2) Had the bike serviced while all the plastic was off. Mine needed it very bad.

3) pressure washed the bike after service was done.

4) I used cheapcycleparts.com to obtain manufacturer part numbers and then found them cheaper on ebay.

5) Patience, Patience, Patience,&#8230;. I probably have over 70 hours in this project, mainly b/c it was the first time attempted something of this magnitude and used a professional air gun to spray the paint (harbor freight $14.99) instead of spray paint.

6) With all that, do not cheap out on spray paint! It will not last. After all the hours and labor I put into prepping everything, I did not want my work to go to waste. So, I spent about $180.00 on professional automotive grade paint. I am very pleased with it!

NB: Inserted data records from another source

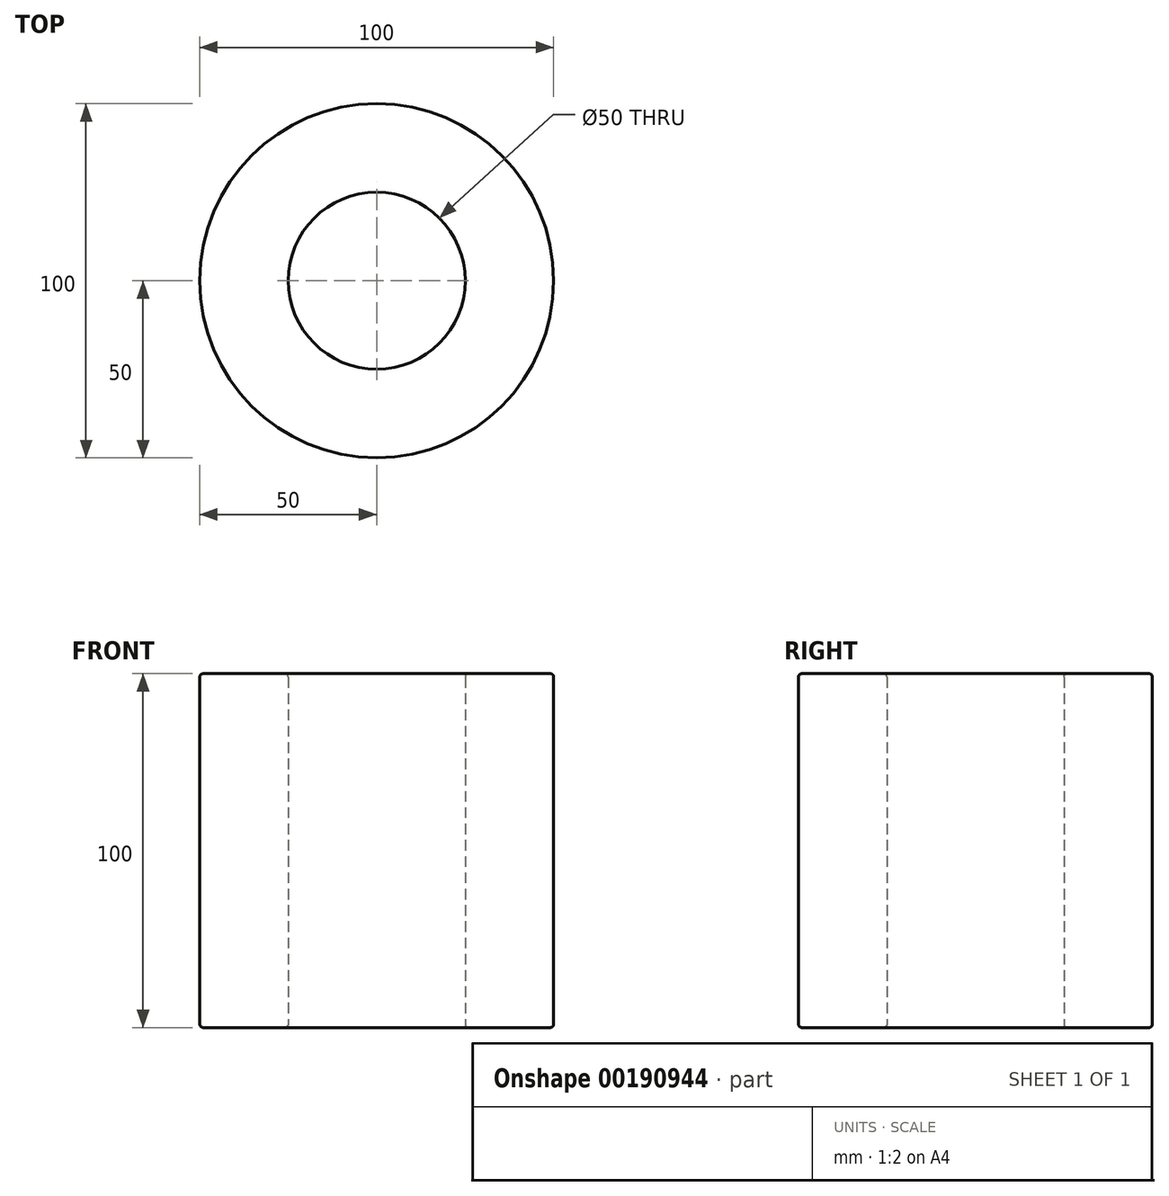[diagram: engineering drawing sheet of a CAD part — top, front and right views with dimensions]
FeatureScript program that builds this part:
annotation { "Feature Type Name" : "Feature", "Feature Type Description" : "" }
export const myFeature = defineFeature(function(context is Context, id is Id, definition is map)
    precondition{}
    {
        {
            var Q0;
            Q0=qCreatedBy(makeId("Top.planeOp"),FACE);
            var sketch = newSketch(context, id + "F0", { "sketchPlane" : qUnion([Q0])});
            skCircle(sketch, "E0", {"center": v(0, 0) * mm, "radius": 50 * mm});
            skSolve(sketch);
        }
        {
            var Q0;
            Q0 = qSketchRegion(id + "F0", true);
            extrude(context, id + "F1", {"entities" : qUnion([Q0]), "depth" : 100 * mm});
        }
        {
            var Q0;
            Q0=makeQuery(id+"F1.opExtrude","CAP_FACE",FACE,{"disambiguationData":[OSD([sQuery(id+"F0.wireOp",EDGE,"E0")])],"isStart":false});
            var Q1;
            Q1=makeQuery(id+"F1.opExtrude","CAP_FACE",FACE,{"disambiguationData":[OSD([sQuery(id+"F0.wireOp",EDGE,"E0")])],"isStart":true});
            shell(context, id + "F2", {"entities" : qUnion([Q0, Q1]), "thickness" : 25 * mm});
        }
        {
            var Q0;
            Q0=makeQuery(id+"F1.opExtrude","CAP_FACE",FACE,{"disambiguationData":[OSD([sQuery(id+"F0.wireOp",EDGE,"E0")])],"isStart":false});
            var Q1;
            Q1=makeQuery(id+"F1.opExtrude","CAP_FACE",FACE,{"disambiguationData":[OSD([sQuery(id+"F0.wireOp",EDGE,"E0")])],"isStart":true});
            fillet(context, id + "F3", {"entities" : qUnion([Q0, Q1]), "radius" : 1 * mm, "tangentPropagation" : true, "allowEdgeOverflow" : false});
        }
    });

The picture of the metal in water was a process called "electrolysis or electrolytic de-rusting". This is a definition from the web:

" Electrolysis is a technique for returning surface rust to iron. It uses the effect of a small low voltage electric current and a suitable electrolyte (solution). It has advantages over the old standbys like vinegar, Coke, muriatic acid, naval jelly, wire brushing, sand blasting, etc. Those methods all remove material to remove the rust, including un-rusted surfaces. With many, the metal is left with a "pickled" look or a characteristic color and texture. The electrolytic method removes nothing: by returning surface rust to metallic iron, rust scale is loosened and can be easily removed. Un-rusted metal is not affected in any way."

You take the item to be "de-rusted" and hook the negative side of a dc charger to it and a piece of steel (not stainless steel) and hook the positive side to it. Submerge it in a water solution with Arm and Hammer Washing Soda (I just added it until it looked cloudy) and turn the charger on. Place the anode as close to the other piece as possible without touching. Touching the metal pieces together in the water as this will cause arching marks on the metal. When it is on there will be bubbles that start to come from the piece of metal to de-rust. It may take an hour or so to many hours depending on the level of rust.

Do some research on it, as it is pretty cool. It does not remove the rust, it converts it back into metal.

I also attached a picture of how I painted all the nuts and bolts.


----------



## Tennif Shoe (Aug 11, 2011)

OK, that looks awesome! one thing that jumped out at me. pull the front tires off and repaint the hubs. I know it is a small thing, but my eyes keep going back to it. Congrats on the restore you did great!


----------



## fattyflattie (May 20, 2008)

*Awesome Job*

That looks great.

My eyes kept catching the front hubs as well.


----------